What follows is a thriller, in the sense that we of course want to know whether he is eventually accused of murder, and if so what happens, and that keeps us wanting to turn the pages. But it is also a kind of meta-thriller, in that the narrator refers on several occasions to the necessity of plot in fiction to keep people interested in a novel or a play, but also to the artificiality of plot devices. Feversham’s play, which comes back into the story towards the end, is also a thriller, but it is described as an unusual one in that, while it includes the necessary plot twists to keep the audience interested, does not do so at the expense of character, ideas or psychological depth. I guess that’s what Houghton was aiming to do with this book.
Forced to act like a murderer, Rutherford’s life hollows out.

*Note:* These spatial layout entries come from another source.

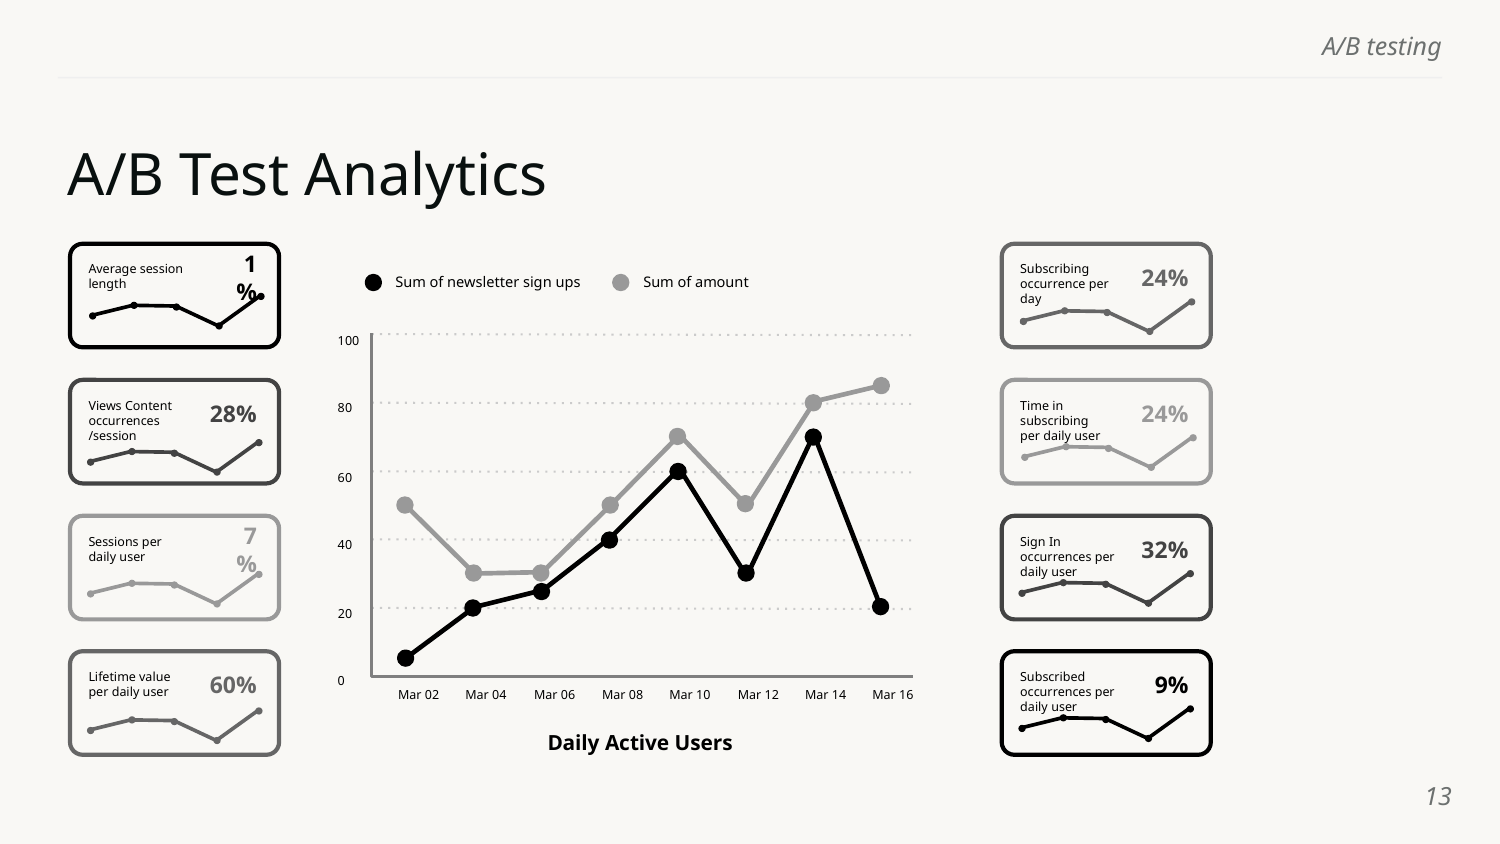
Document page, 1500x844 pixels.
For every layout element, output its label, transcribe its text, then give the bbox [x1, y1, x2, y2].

text_box [172, 303, 181, 311]
text_box Sum of newsletter sign ups [380, 265, 641, 285]
text_box Time in subscribing per daily user [1020, 397, 1146, 430]
text_box Mar 12 [722, 679, 790, 699]
text_box [671, 464, 685, 479]
slide_number <number> [1361, 764, 1452, 830]
text_box 100 [322, 325, 386, 344]
title A/B Test Analytics [67, 136, 1452, 213]
text_box Daily Active Users [541, 730, 739, 749]
text_box [534, 585, 549, 599]
text_box [609, 504, 617, 512]
text_box [1018, 589, 1026, 597]
text_box [213, 736, 221, 745]
text_box 24% [1116, 264, 1189, 290]
text_box 60 [322, 462, 381, 482]
text_box [1059, 714, 1068, 722]
text_box 60% [204, 672, 257, 697]
text_box [86, 590, 95, 598]
text_box Sum of amount [628, 265, 790, 284]
text_box [257, 292, 265, 301]
text_box 9% [1136, 672, 1189, 697]
text_box [875, 379, 888, 393]
text_box [1144, 734, 1153, 743]
text_box [1018, 724, 1026, 733]
text_box [874, 600, 888, 614]
text_box [130, 301, 138, 309]
text_box Mar 06 [519, 679, 587, 699]
text_box [472, 566, 480, 571]
text_box 28% [204, 400, 257, 426]
text_box [534, 571, 548, 580]
text_box [1147, 463, 1155, 471]
text_box [1189, 434, 1197, 442]
text_box 80 [322, 392, 381, 412]
text_box [1021, 453, 1029, 461]
text_box [1061, 307, 1069, 315]
text_box [670, 429, 684, 439]
text_box [89, 312, 97, 320]
text_box 7% [224, 536, 257, 562]
text_box Mar 16 [857, 679, 930, 699]
text_box Views Content occurrences /session [88, 397, 214, 430]
text_box Mar 04 [450, 679, 519, 699]
text_box [602, 533, 617, 547]
text_box [215, 322, 223, 330]
text_box Mar 10 [654, 679, 722, 699]
text_box [1186, 705, 1194, 713]
text_box [1019, 317, 1028, 326]
text_box [1146, 327, 1154, 336]
text_box [213, 600, 221, 608]
text_box Lifetime value per daily user [88, 668, 207, 701]
text_box [366, 275, 380, 290]
text_box [466, 601, 480, 615]
text_box [255, 570, 263, 579]
text_box [1144, 599, 1153, 607]
text_box [86, 726, 95, 735]
text_box 24% [1131, 400, 1189, 426]
text_box [1059, 579, 1068, 587]
text_box [255, 707, 263, 715]
text_box [813, 403, 820, 410]
text_box [467, 571, 480, 580]
text_box [1188, 298, 1196, 306]
text_box Sessions per daily user [88, 533, 189, 566]
text_box [170, 581, 178, 589]
text_box [86, 458, 95, 466]
text_box [128, 579, 136, 587]
text_box [1062, 443, 1070, 451]
text_box Subscribing occurrence per day [1020, 261, 1127, 293]
text_box [806, 430, 820, 444]
text_box Mar 14 [790, 679, 857, 699]
text_box Sign In occurrences per daily user [1020, 533, 1127, 566]
text_box 1% [224, 264, 257, 290]
text_box [128, 716, 136, 724]
text_box Mar 08 [587, 679, 654, 699]
text_box [213, 468, 221, 476]
text_box [614, 285, 627, 290]
text_box [128, 447, 136, 456]
text_box [1103, 308, 1111, 317]
text_box [1104, 444, 1113, 453]
text_box 32% [1098, 536, 1189, 562]
text_box [1102, 715, 1110, 724]
text_box [170, 449, 178, 457]
text_box [1102, 580, 1110, 588]
text_box [603, 498, 613, 507]
text_box 40 [322, 529, 381, 549]
text_box 20 [322, 598, 380, 618]
text_box [170, 717, 178, 726]
text_box Mar 02 [383, 679, 450, 699]
text_box [806, 396, 818, 407]
text_box [739, 566, 753, 580]
text_box Subscribed occurrences per daily user [1020, 668, 1145, 701]
text_box [399, 651, 413, 665]
text_box 0 [322, 665, 371, 685]
text_box [738, 502, 752, 511]
text_box [255, 439, 263, 447]
text_box [398, 498, 412, 512]
text_box Average session length [88, 261, 207, 293]
text_box [1186, 570, 1194, 578]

His writing dries up, he fills up his time with study and work. He moves abroad, he participates in the war, not on the front, but as a translator. He is haunted by what happened in Cornwall, which has forced him to live a lie for the rest of his life. Sometimes he himself wonders if he really did intend to kill Feversham.
He eventually moves back to London, hiding away in a lodging house which is actually the very same house where he grew up (his room is his former nursery), and there leading a miserable and solitary life. The unfolding of the story does provide some nice thrillerish twists, but is also a convincing psychological study, packed with ideas and observations. Events gradually force Rutherford to face up to himself in a new way and, towards the end, they offer him a certain kind of redemption.
Valancourt books have done well to make this book available. And dear Eric Brown has done me a favour drawing this writer to my attention.